## Task statement
All that is needed is a count of the lines in this data that contain the word "Series".
+++ Material supplied
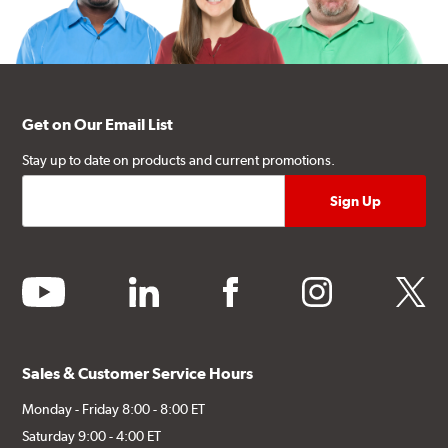
Get on Our Email List
Stay up to date on products and current promotions.
youtube
linkedin
facebook
instagram
twitter
Sales & Customer Service Hours
Monday - Friday 8:00 - 8:00 ET
Saturday 9:00 - 4:00 ET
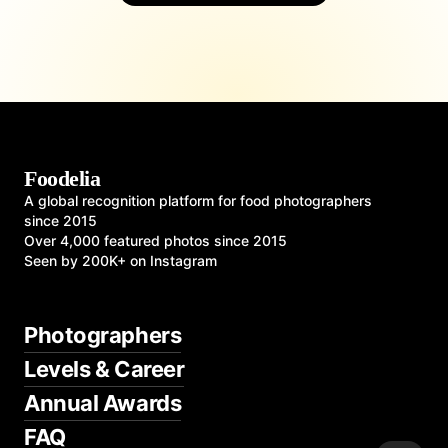
Foodelia
A global recognition platform for food photographers
since 2015
Over 4,000 featured photos since 2015
Seen by 200K+ on Instagram
Photographers
Levels & Career
Annual Awards
FAQ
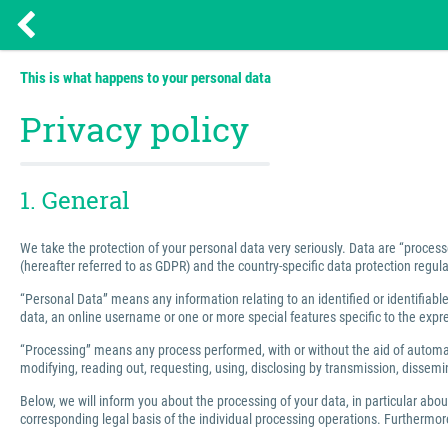
This is what happens to your personal data
Privacy policy
1. General
We take the protection of your personal data very seriously. Data are “process
(hereafter referred to as GDPR) and the country-specific data protection regula
“Personal Data” means any information relating to an identified or identifiable 
data, an online username or one or more special features specific to the express
“Processing” means any process performed, with or without the aid of automated
modifying, reading out, requesting, using, disclosing by transmission, dissemin
Below, we will inform you about the processing of your data, in particular abo
corresponding legal basis of the individual processing operations. Furthermore,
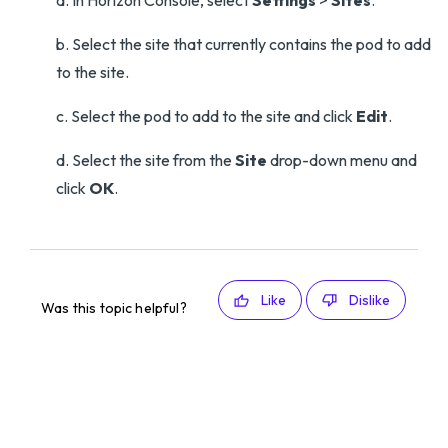
a. In Horizon Console, select
Settings
>
Sites
.
b. Select the site that currently contains the pod to add
to the site.
c. Select the pod to add to the site and click
Edit
.
d. Select the site from the
Site
drop-down menu and
click
OK
.
Like
Dislike
Was this topic helpful?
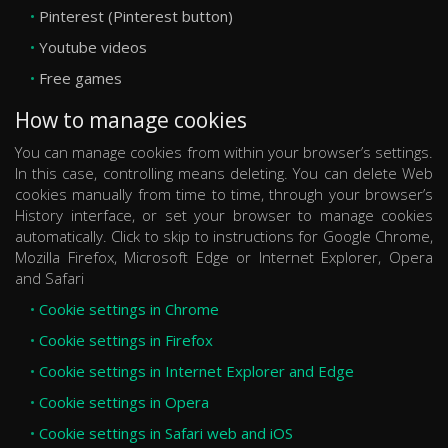
Pinterest (Pinterest button)
Youtube videos
Free games
How to manage cookies
You can manage cookies from within your browser’s settings.
In this case, controlling means deleting. You can delete Web
cookies manually from time to time, through your browser’s
History interface, or set your browser to manage cookies
automatically. Click to skip to instructions for Google Chrome,
Mozilla Firefox, Microsoft Edge or Internet Explorer, Opera
and Safari
Cookie settings in Chrome
Cookie settings in Firefox
Cookie settings in Internet Explorer and Edge
Cookie settings in Opera
Cookie settings in Safari web and iOS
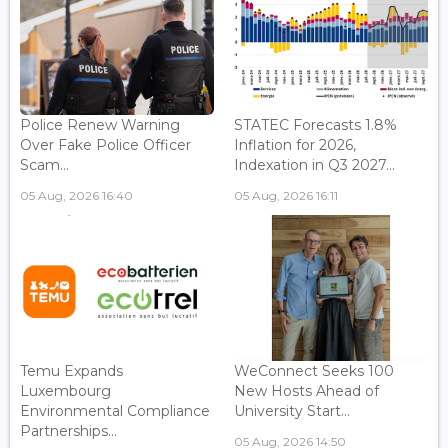
Police Renew Warning
STATEC Forecasts 1.8%
Over Fake Police Officer
Inflation for 2026,
Scam...
Indexation in Q3 2027...
05 Aug, 2026 16:40
05 Aug, 2026 16:11
Temu Expands
WeConnect Seeks 100
Luxembourg
New Hosts Ahead of
Environmental Compliance
University Start...
Partnerships...
05 Aug, 2026 14:50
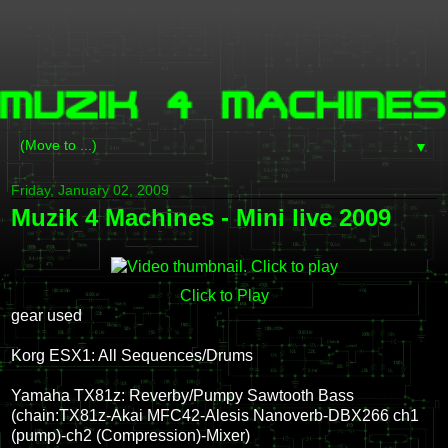
▼
Friday, January 02, 2009
Muzik 4 Machines - Mini live 2009
Click to Play
gear used
Korg ESX1: All Sequences/Drums
Yamaha TX81z: Reverby/Pumpy Sawtooth Bass
(chain:TX81z-Akai MFC42-Alesis Nanoverb-DBX266 ch1
(pump)-ch2 (Compression)-Mixer)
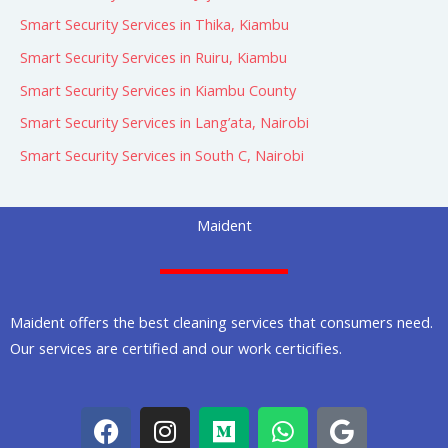
Smart Security Services in Thika, Kiambu
Smart Security Services in Ruiru, Kiambu
Smart Security Services in Kiambu County
Smart Security Services in Lang’ata, Nairobi
Smart Security Services in South C, Nairobi
Maident
Maident offers the best cleaning services that consumers need.
Our services are certified and our work certicifies.
F
I
M
W
G
a
n
e
h
o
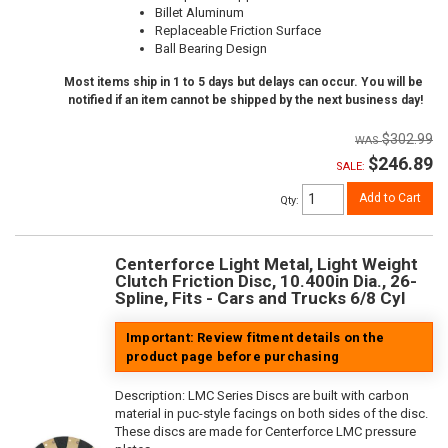
Billet Aluminum
Replaceable Friction Surface
Ball Bearing Design
Most items ship in 1 to 5 days but delays can occur. You will be
notified if an item cannot be shipped by the next business day!
$302.99
$246.89
SALE:
Add to Cart
Qty
:
Centerforce Light Metal, Light Weight
Clutch Friction Disc, 10.400in Dia., 26-
Spline, Fits - Cars and Trucks 6/8 Cyl
Important: Review fitment details on the
product page before purchasing
Description:
LMC Series Discs are built with carbon
material in puc-style facings on both sides of the disc.
These discs are made for Centerforce LMC pressure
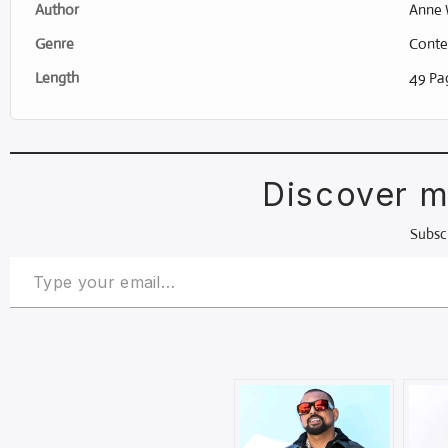
Author
Anne 
Genre
Conte
Length
49 Pag
Discover m
Subscr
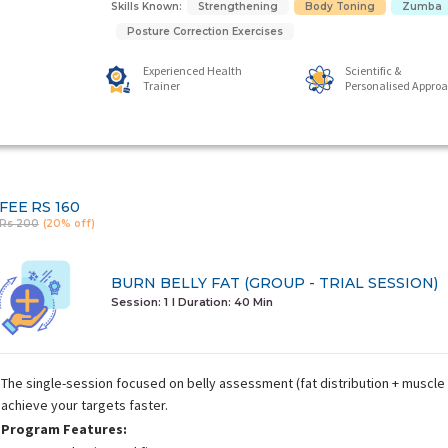
Skills Known:
Strengthening
Body Toning
Zumba
Posture Correction Exercises
Experienced Health
Scientific &
Trainer
Personalised Appro
FEE
RS 160
Rs 200
(20% off)
BURN BELLY FAT (GROUP - TRIAL SESSION)
Session: 1
I Duration:
40 Min
The single-session focused on belly assessment (fat distribution + muscle 
achieve your targets faster.
Program Features:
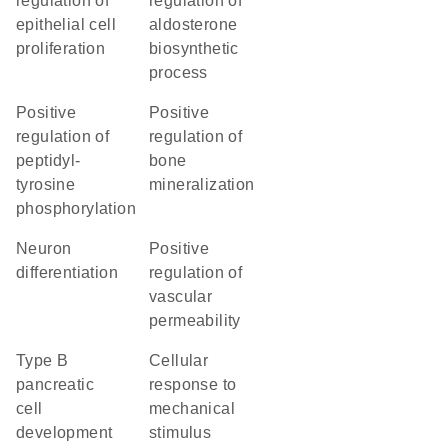
regulation of
regulation of
epithelial cell
aldosterone
proliferation
biosynthetic
process
positive
positive
regulation of
regulation of
peptidyl-
bone
tyrosine
mineralization
phosphorylation
neuron
positive
differentiation
regulation of
vascular
permeability
type B
cellular
pancreatic
response to
cell
mechanical
development
stimulus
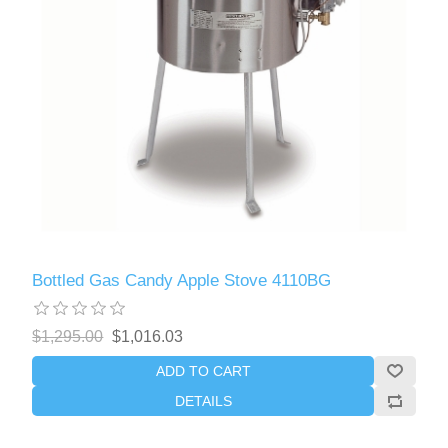
Bottled Gas Candy Apple Stove 4110BG
$1,295.00
$1,016.03
ADD TO CART
DETAILS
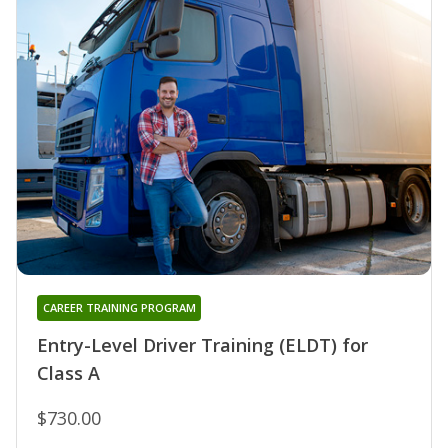
CAREER TRAINING PROGRAM
Entry-Level Driver Training (ELDT) for
Class A
$730.00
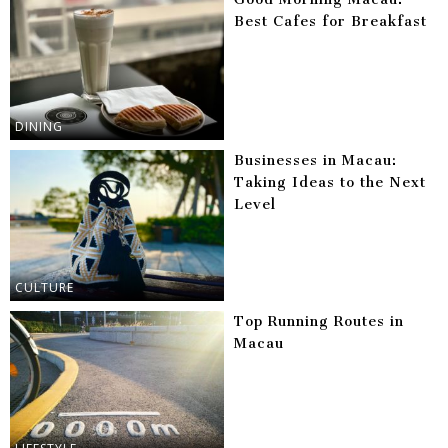
Best Cafes for Breakfast
DINING
Businesses in Macau:
Taking Ideas to the Next
Level
CULTURE
Top Running Routes in
Macau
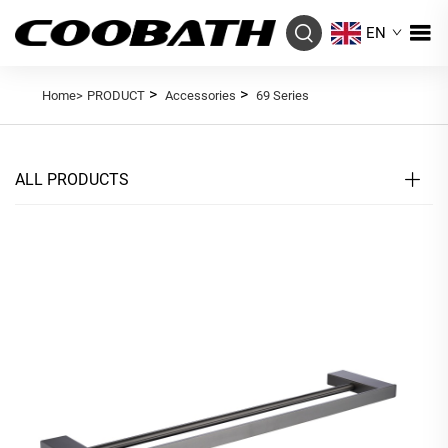
EN
>
>
Home>
PRODUCT
Accessories
69 Series
ALL PRODUCTS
++++++
## Response area
2